Setup. We evaluate three families of gridworlds with increasing size—3×3, 5×5, and 9×9—and varying obstacle layouts. The bottom‑right tile is always the goal. For each configuration we define an abstractability factor R = (n − k) / n, where n is the number of reachable ground states and k the number of abstract states in the ideal abstraction. Based on R, maps are categorized as none, partial, or perfect abstraction. For each map and prompt composition, we target n = 20 valid abstractions per model by using multiple runs with rejection sampling. MCTS parameters (budgets, rollout depths, discount) are shared across agents to support fair comparisons.

Flow. Each experiment follows the same pipeline: we assemble a prompt from reusable fragments, query a local model via Ollama, reprompt to extract clean JSON clusters, and validate the results. We then compute the model‑based similarity against the ideal abstraction using llm_abstraction.llm.scoring.bisimulation_similarity, select the best‑scoring abstraction, and run MCTS with the ground, ideal, and LLM‑abstraction agents. Artifacts such as rendered maps, JSON clusterings, CSV logs, and plots are written to outputs/.

Models. Across sizes and maps, Deepseek‑R1 models generally outperform LLaMA on the composite metric. The advantage is not strictly monotonic with size: mid‑sized variants frequently perform well, suggesting that architecture and reasoning style have more leverage than raw parameter count in these settings. Structural similarity and planning performance are positively related but not perfectly correlated, which motivates our use of both metrics.

Prompts. Prompts that use JSON representations of the map and that ask for explicit JSON output tend to produce better abstractions than equivalent text‑only prompts. Adding rationale (for example, by using output variants that encourage explanation) improves both the success rate of parsing and the quality of clusters. Factorial analyses and post‑hoc Tukey tests in the Thesis show statistically significant effects for both the representation and output components.

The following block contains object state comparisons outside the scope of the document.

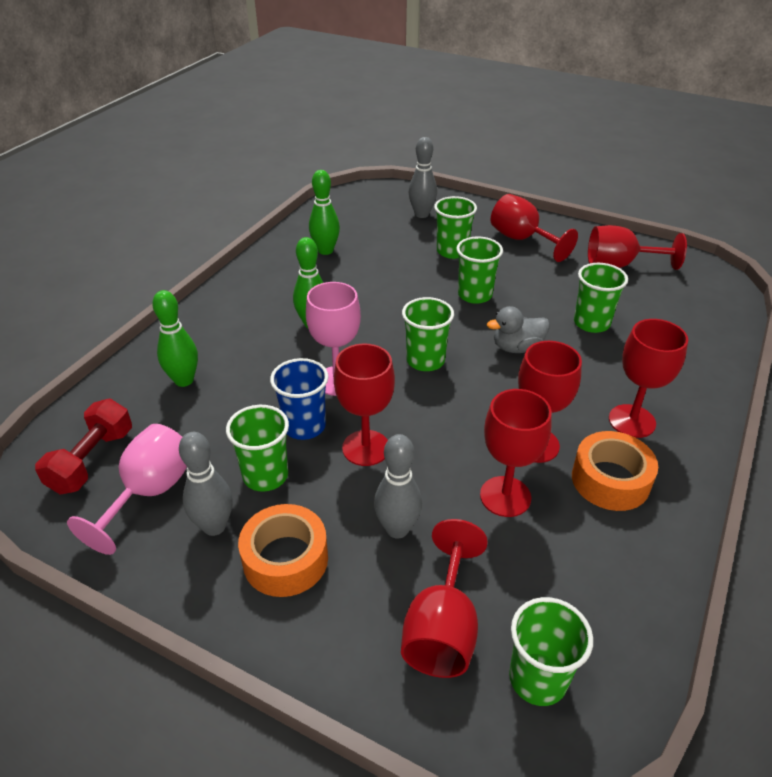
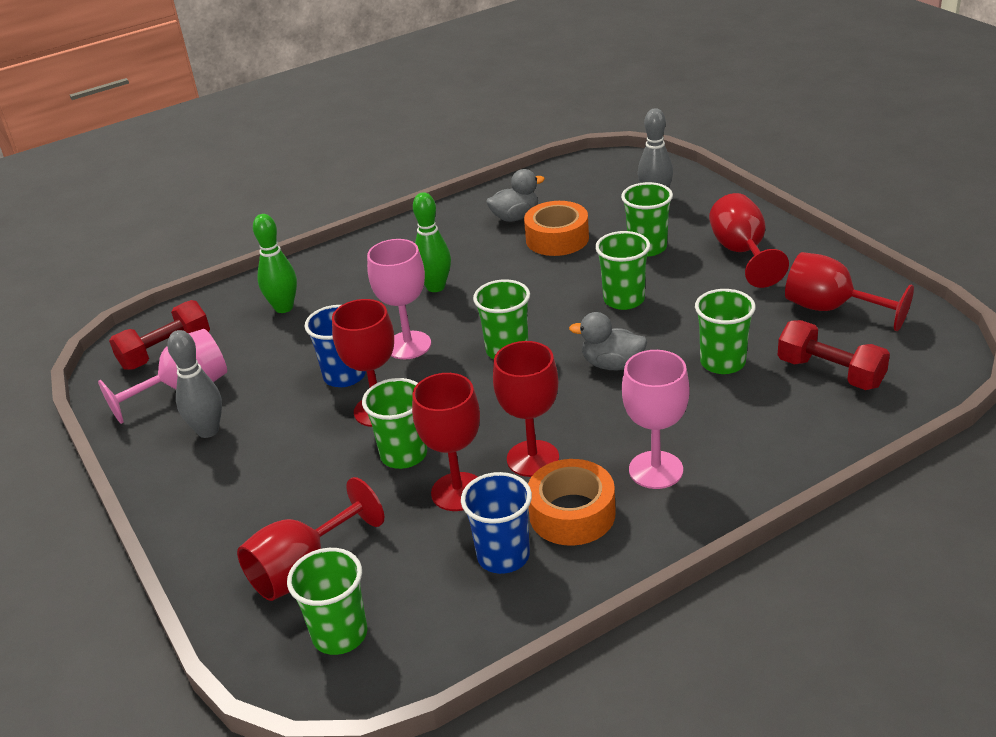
camera: 35 degrees right, 5 degrees down
(265, 475) = (278, 406): green cup -> green cup (404, 455)
(285, 559) = (236, 474): orange tape -> orange tape (557, 239)
(325, 250) = (515, 217): green bowling pin -> grey duck
(397, 529) = (341, 483): grey bowling pin -> none
(597, 539) = (503, 556): none -> blue cup
(632, 421) = (656, 470): red goblet -> pink goblet
(666, 310) = (830, 373): none -> red dumbbell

Maps. As map size increases, planning performance degrades for all agents, and LLM abstractions show larger gaps from the ideal. Symmetric layouts (for example, evenly distributed obstacles) are easier to abstract and benefit all models. Deepseek‑R1 appears more resilient than LLaMA on low‑structure maps, although the difference narrows at the largest size.

Failures. Extraction failures—responses that cannot be parsed or validated—cluster in specific model–prompt combinations. Some mid‑sized Deepseek variants fail more often than their smaller or larger counterparts, and symmetry reduces outright failures across the board by anchoring the reasoning.